------ DATA TO PROCESS

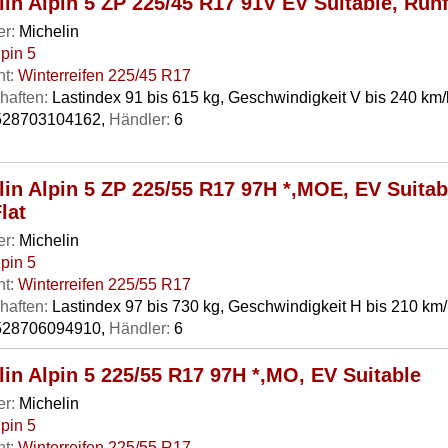
in Alpin 5 ZP 225/45 R17 91V EV Suitable, Runf
er:
Michelin
lpin 5
t:
Winterreifen 225/45 R17
haften:
Lastindex 91 bis 615 kg, Geschwindigkeit V bis 240 km/
28703104162,
Händler:
6
lin Alpin 5 ZP 225/55 R17 97H *,MOE, EV Suitab
lat
er:
Michelin
lpin 5
t:
Winterreifen 225/55 R17
haften:
Lastindex 97 bis 730 kg, Geschwindigkeit H bis 210 km
28706094910,
Händler:
6
lin Alpin 5 225/55 R17 97H *,MO, EV Suitable
er:
Michelin
lpin 5
t:
Winterreifen 225/55 R17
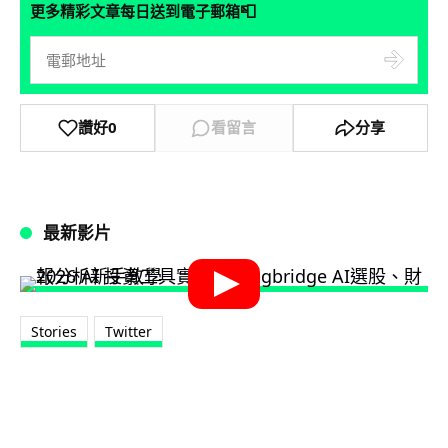
📮
更多精彩文章每日送到電子郵箱
讚好
0
看留言
分享
最新影片
Stories
Twitter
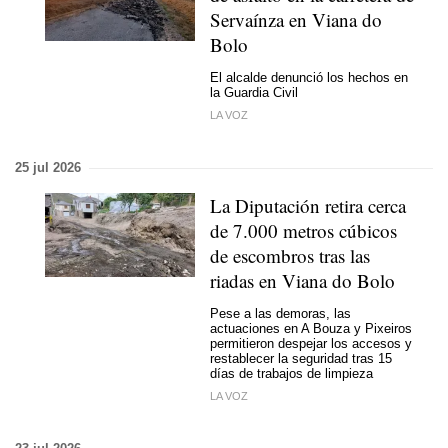
Servaínza en Viana do
Bolo
El alcalde denunció los hechos en
la Guardia Civil
LA VOZ
25 jul 2026
La Diputación retira cerca
de 7.000 metros cúbicos
de escombros tras las
riadas en Viana do Bolo
Pese a las demoras, las
actuaciones en A Bouza y Pixeiros
permitieron despejar los accesos y
restablecer la seguridad tras 15
días de trabajos de limpieza
LA VOZ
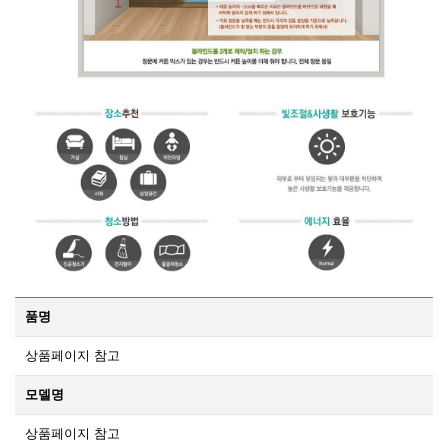
품명
상품페이지 참고
모델명
상품페이지 참고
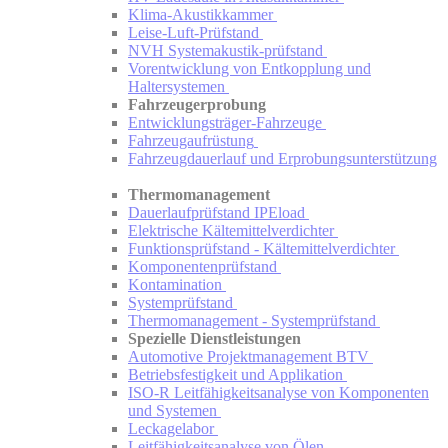
Klima-Akustikkammer
Leise-Luft-Prüfstand
NVH Systemakustik-prüfstand
Vorentwicklung von Entkopplung und
Haltersystemen
Fahrzeugerprobung
Entwicklungs­träger-Fahrzeuge
Fahrzeug­aufrüstung
Fahrzeug­dauerlauf und Erprobungs­unterstützung
Thermomanagement
Dauerlauf­prüfstand IPEload
Elektrische Kältemittel­verdichter
Funktions­prüfstand - Kältemittel­verdichter
Komponenten­prüfstand
Kontamination
Systemprüfstand
Thermo­management - Systemprüfstand
Spezielle Dienstleistungen
Automotive Projekt­management BTV
Betriebsfestigkeit und Applikation
ISO-R Leitfähigkeits­analyse von Komponenten
und Systemen
Leckagelabor
Leitfähigkeits­analyse von Ölen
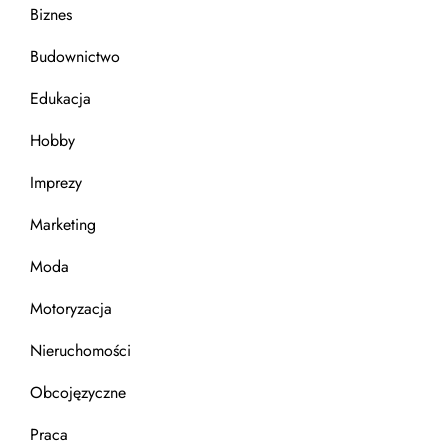
Biznes
Budownictwo
Edukacja
Hobby
Imprezy
Marketing
Moda
Motoryzacja
Nieruchomości
Obcojęzyczne
Praca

------------

Copy every line of the material above in which the word "tras" appears.

de escombros tras las
restablecer la seguridad tras 15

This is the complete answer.